- Знаешь, говорят, если жизнь постоянно тебя имеет, нужно просто расслабиться и получать удовольствие, – фраза, которую Гара услышал от Кё через гул низко пролетавшего самолета. Скомкано и устало – так, как сильный человек никогда прежде бы не сказал... наверно, сам не верил в произносимое.
Они курили на крыльце базы, щурясь от солнца, знойный пустынный ветер слепил глаза мелким, обжигающим веки песком, горячим, как капли крови. На завтра объявили штурм, хотя внешне в городе было все спокойно: поток лозунгов на экранах призывал покупать такой нужный хлам, по ночам привычно мигали неоновые огни вывесок, сотни пабов с притонами до дна допивали тех, кто не умер днем, не слился с серой толпой спешащих за скидками. Крутая новинка уходила с аукциона вдвое дешевле своей завышенной стоимости, и каждый знал: на вторичке ее цена подскочит раз в пять, значит, брать надо... Реклама работала.

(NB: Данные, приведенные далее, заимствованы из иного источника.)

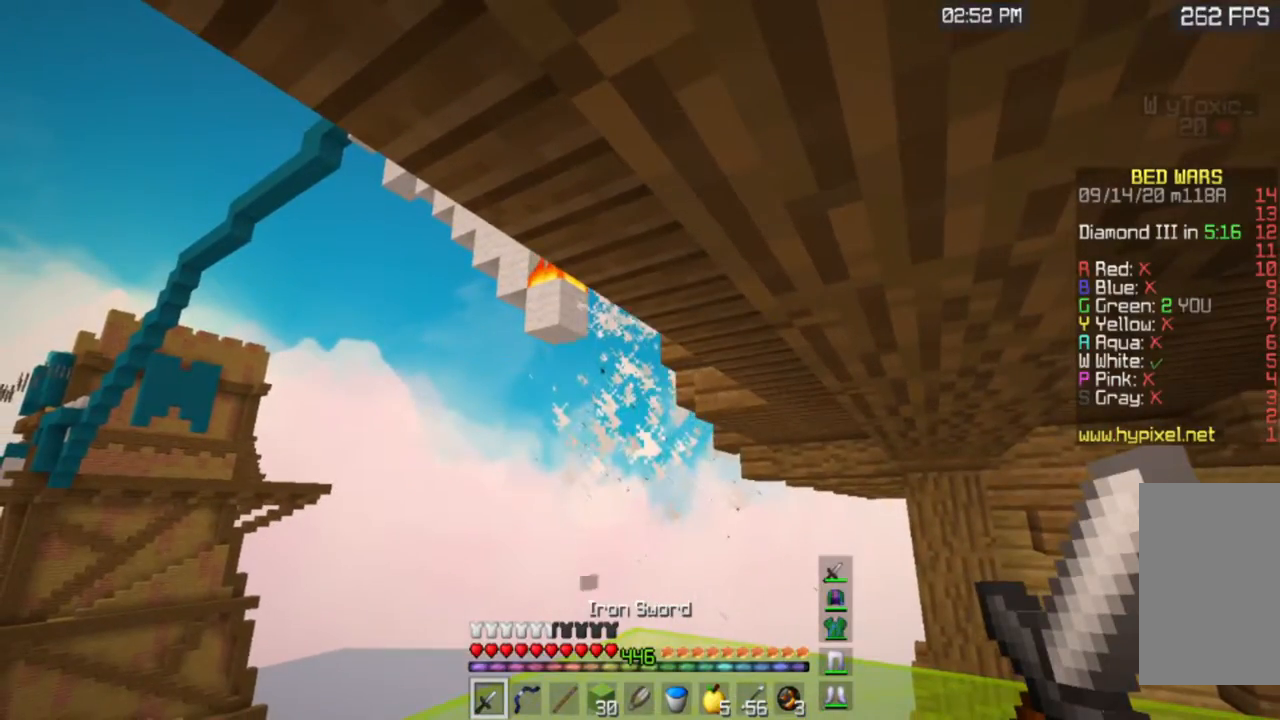
{"keys": [], "mouse": [], "events": []}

Их маленький отряд с последней вылазки, состоявшейся двадцать девять суток назад (Гара вычеркивал числа в календаре жирным маркером), сократился наполовину, однако винить кого-либо из бывших соратников лидер не стал бы: каждый, в конце концов, решал прежде всего собственные проблемы. А потому очередное предательство ради красивой суммы, конечно, скребло душу Гары, но принималось им с пониманием. Проехали, он желает всем счастья.
Сейчас никто из оставшихся не верил в успех операции, правда, точку невозврата они уже проебали. Кутаясь холодными ночами в красно-белые знамена, которыми когда-то, в лучшие времена отважно размахивали на площадях, последние идиоты с нетерпением ждали войны, до которой их противнику не было никакого дела. Действительно, не смешите: у него же там курсы скачут – какие, к дьяволу, отщепенцы? Себя Гара тоже называл идиотом. Нет, когда движение сопротивления только зарождалось, высокие идеалы, служившие ориентирами, вдохновляли и совсем не казались сумасшедшими, однако теперь окружение Гары все навязчивей напоминало ему кучку психов, коллективно сбежавших из закрытой лечебницы. Кромешные идиоты. Пожалуй, среди них лишь Кё не больной. Просто курящий, выдыхающий едкий дым в дрожащий от жары воздух. В меру циничный. Грамотный. Но не больной.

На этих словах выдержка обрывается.